7. At the 4 1/2-hour mark, flip the ribs back over (bone-side-down); glaze/paint them with Andy’s Rib Sauce and cook for another 1 to 1 1/2 hours, glazing/painting on hot Andy’s Rib Sauce every 1/2 hour until they are done.
8. To test for doneness, cut one of the ribs and bite into it. You want a light tug with your teeth, but the meat should then pull off the bone, leaving a perfect mark where your teeth were. “Falling off the bone” is a misnomer. Remember, the outer ribs are more done than the inner ones you will use for your testers.
9. Take the ribs out and place on a cutting board, meat side up. Glaze one more time. Slice from the center ribs out, using a thing slicer knife. Serve with extra sauce on the side.
* This recipe was made using a Weber Smokey Mountain CookerTM Smoker. If you have different equipment, you may need to adjust the quantity of chips.
Tip: If your ribs are cooked before you are ready to serve them, wrap them tightly in tin foil and place them in a cooler with a little bit of warm water.
Andy’s Bone Rub
The goal here is a dark, rich chili flavor. If you can’t find Gebhardt’s chili powder, you can substitute ancho chili powder.
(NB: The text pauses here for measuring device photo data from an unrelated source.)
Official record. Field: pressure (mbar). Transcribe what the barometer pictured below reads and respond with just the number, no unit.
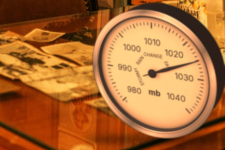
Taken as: 1025
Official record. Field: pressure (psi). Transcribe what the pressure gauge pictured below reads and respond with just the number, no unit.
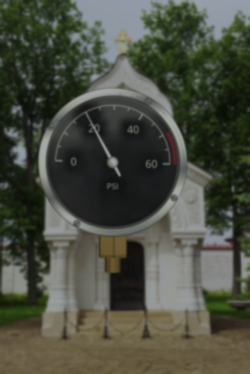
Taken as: 20
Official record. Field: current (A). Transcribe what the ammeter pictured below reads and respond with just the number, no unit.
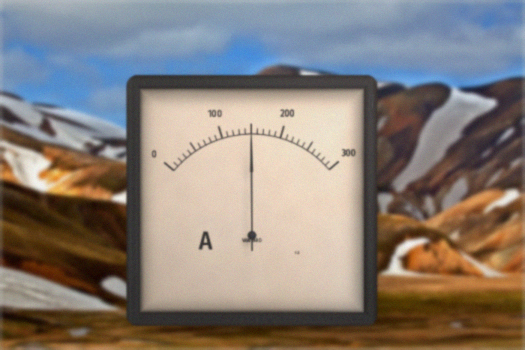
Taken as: 150
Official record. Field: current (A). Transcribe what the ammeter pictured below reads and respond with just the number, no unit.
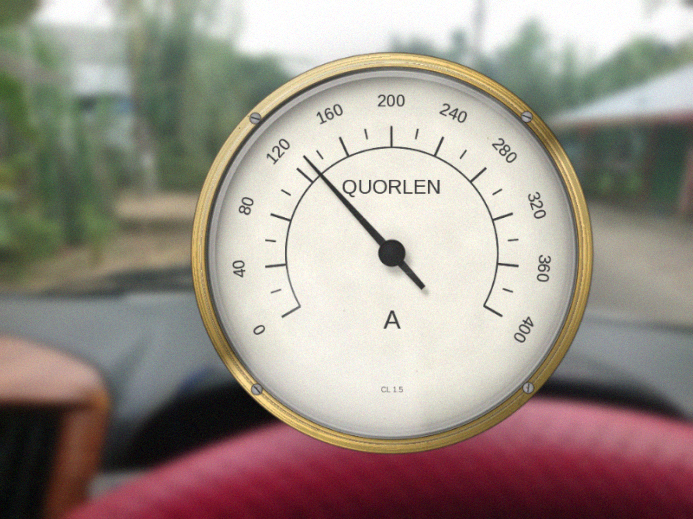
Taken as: 130
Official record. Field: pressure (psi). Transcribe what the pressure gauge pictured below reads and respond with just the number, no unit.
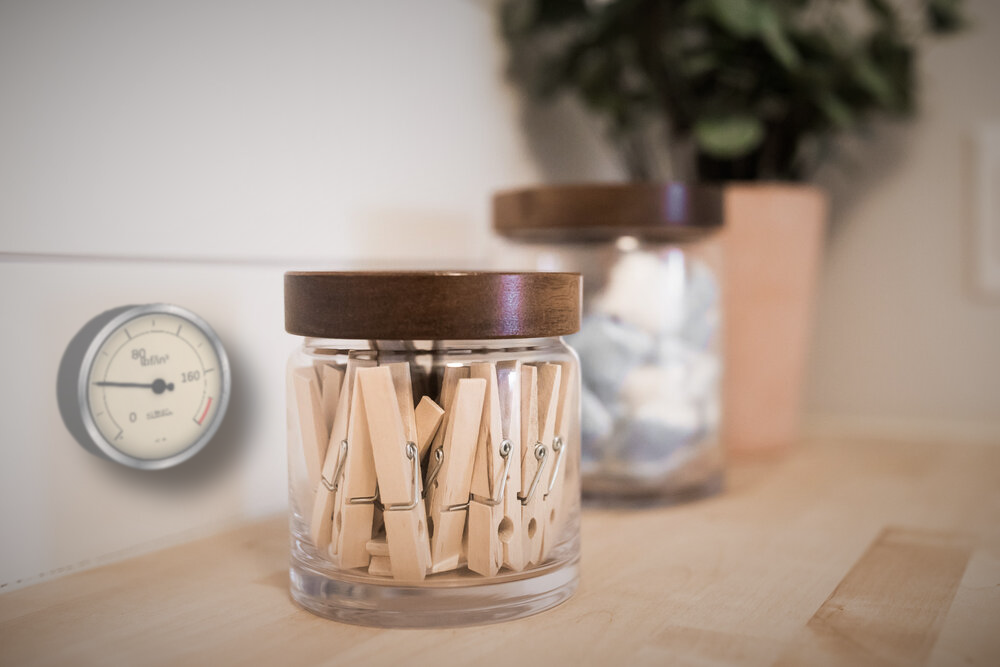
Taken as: 40
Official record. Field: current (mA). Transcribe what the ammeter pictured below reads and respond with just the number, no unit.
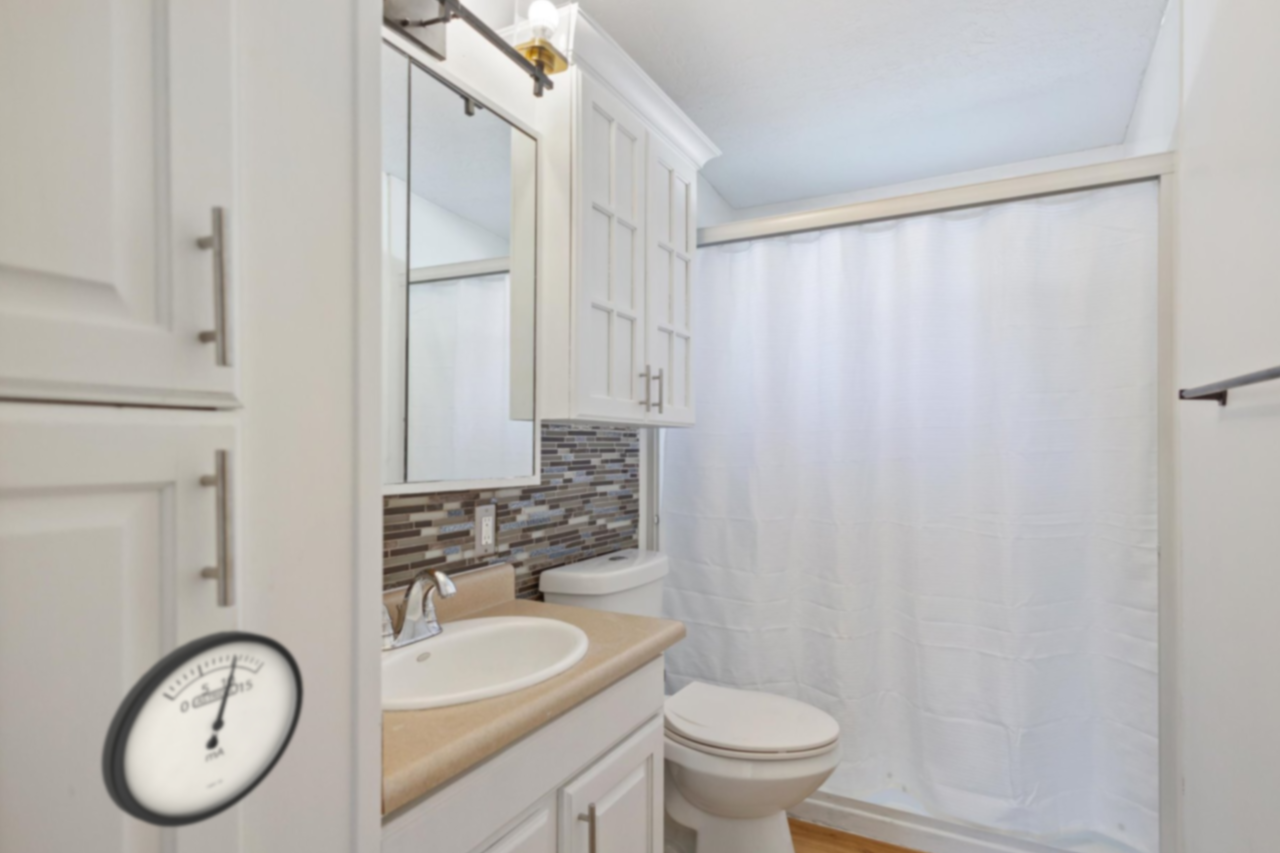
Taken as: 10
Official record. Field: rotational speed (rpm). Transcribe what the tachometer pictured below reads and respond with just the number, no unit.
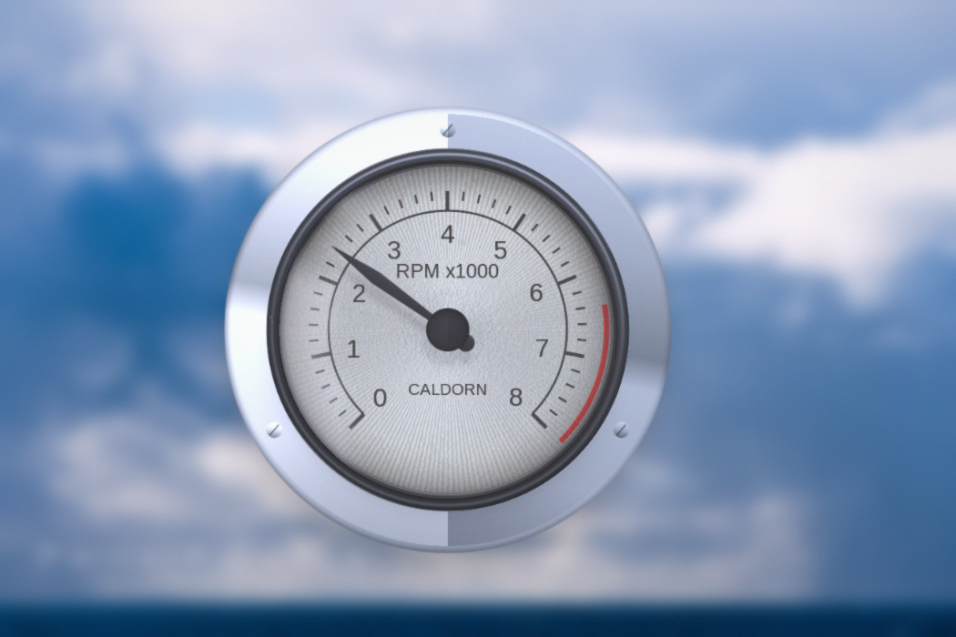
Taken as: 2400
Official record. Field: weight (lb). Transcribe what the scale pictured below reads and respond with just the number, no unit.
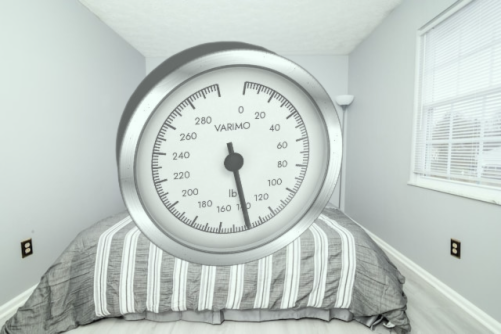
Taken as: 140
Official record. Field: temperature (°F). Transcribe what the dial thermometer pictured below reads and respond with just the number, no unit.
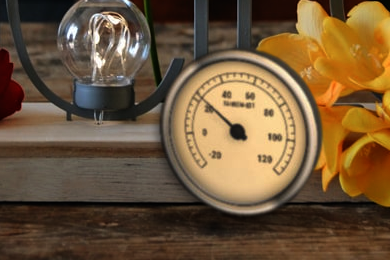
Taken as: 24
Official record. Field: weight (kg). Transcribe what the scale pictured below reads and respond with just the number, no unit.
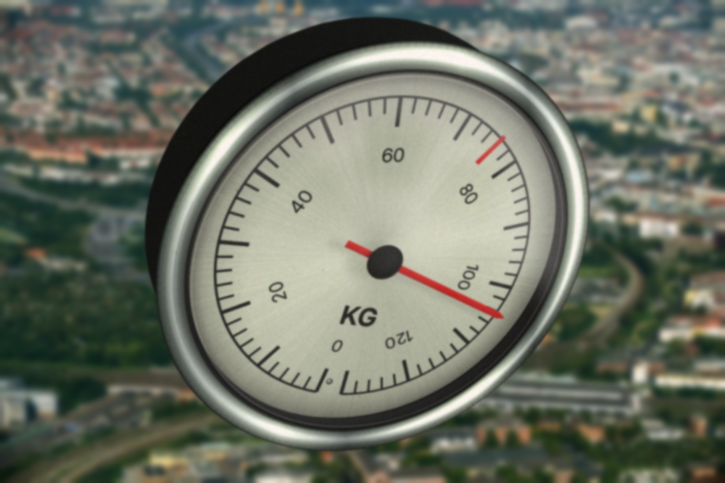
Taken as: 104
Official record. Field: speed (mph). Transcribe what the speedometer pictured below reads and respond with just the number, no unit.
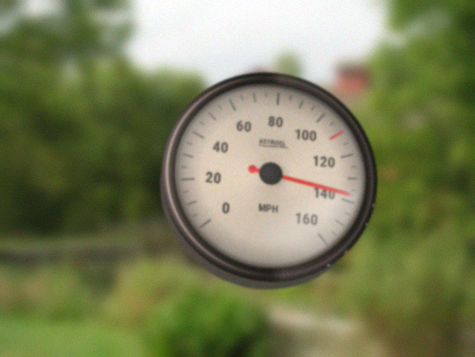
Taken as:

If you want your ribs spicier, increase the amount of chipotle pepper, up to triple what the recipe stipulates.
1/2 cup turbinado sugar
1/4 cup kosher salt
1/4 cup maple brown sugar
2 tablespoons + 2 teaspoons Gebhardt’s chili powder (or ancho chili powder)
1 tablespoon + 1 teaspoon fresh ground cumin
2 teaspoons black pepper, freshly ground
2 teaspoons garlic powder
2 teaspoons onion powder
1/2 teaspoons dried chipotle pepper powder
In a small bowl, stir sugars and spices together. Set aside.
Bone Misting
The pineapple juice and vinegar give this mist a great sweet-and-sour taste. It is a great second layer of flavor for the ribs.
1 cup pineapple juice
1 1/2 teaspoons cider vinegar
1/2 teaspoon Worcestershire sauce
Mix the pineapple juice, vinegar and Worcestershire sauce in a small bowl, then pour into a spray bottle (like a plant mister).
Andy’s Famous Rib Sauce
Yield: about 2 cups
This sauce is my tribute to Bill Arnold’s Blues Hot Sauce. I was lucky enough to work with Bill once at the Jack Daniels World Championship Invitational Barbeque
American Royal Open Competition, and we used his sauce to compete. Mine may not be quite as good as his (or maybe it is), but it will do in a pinch!
3/8 cup brown sugar
1/8 cup cider vinegar
1 1/2 tablespoons Worcestershire sauce
1/8 cup Dijon mustard
2 1/4 teaspoons white vinegar
1 teaspoon mustard powder
1/2 teaspoon cumin seeds, toasted and coarsely ground
1 1/2 teaspoons curry powder
1 cup ketchup
1/2 teaspoon dried marjoram
Combine all the ingredients in a small, heavy-bottomed sauce pan over low heat. Whisk the sauce until everything is incorporated, then simmer for 45 minutes, stirring occasionally. Remove from heat and set aside. Sauce may be stored, refrigerated, in an air-tight container for up to 1 week.